Fennell explicitly frames the adaptation as feminist and discusses Brontë's transgressive feminism. However, critics argue the film aestheticizes female degradation without providing political clarity, creating a contradiction between stated intent and execution.
Set in 18th-century England with an all-white cast and no apparent engagement with racial themes, representation, or historical consciousness regarding race.
A period romance with no environmental themes, climate messaging, or ecological consciousness present in the narrative.
While the source novel contains class dynamics between Heathcliff and the Earnshaw family, there is no indication the film adds modern anti-capitalist critique or messaging.
The film is described as eroticized and provocative, likely featuring conventionally attractive leads in aestheticized contexts.
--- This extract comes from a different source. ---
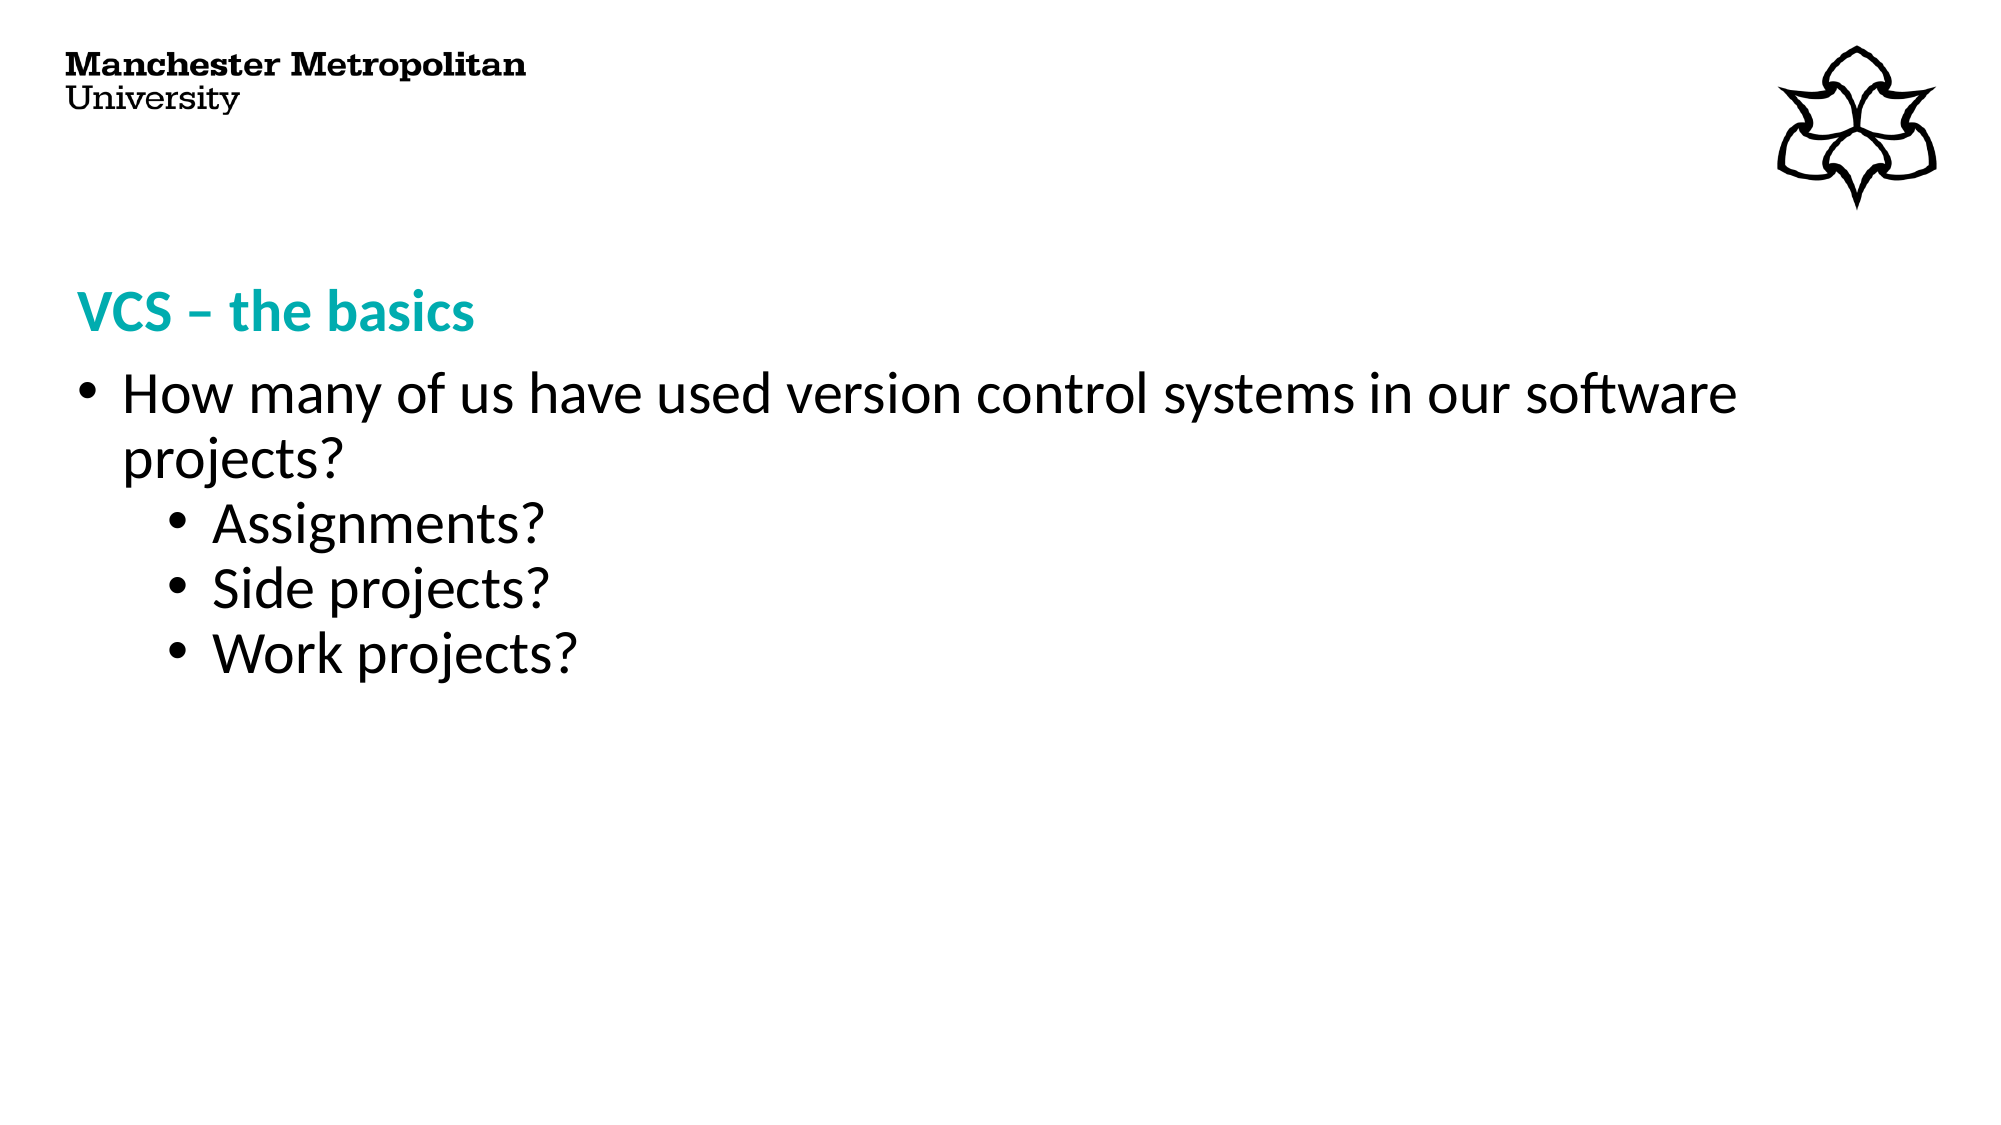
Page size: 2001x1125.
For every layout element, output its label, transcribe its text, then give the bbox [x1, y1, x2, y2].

No indication of diverse body representation or body positivity messaging.
No indication of neurodivergent representation, themes, or engagement with neurodiversity in the narrative.
While Fennell offers a creative reinterpretation of the source material, this constitutes adaptation rather than historical revisionism in the modern social justice sense.
Fennell's explicit statements about feminism and the novel's transgressive elements suggest preachy weight regarding feminist intentions, though critics note this creates tension with what the film actually depicts on screen.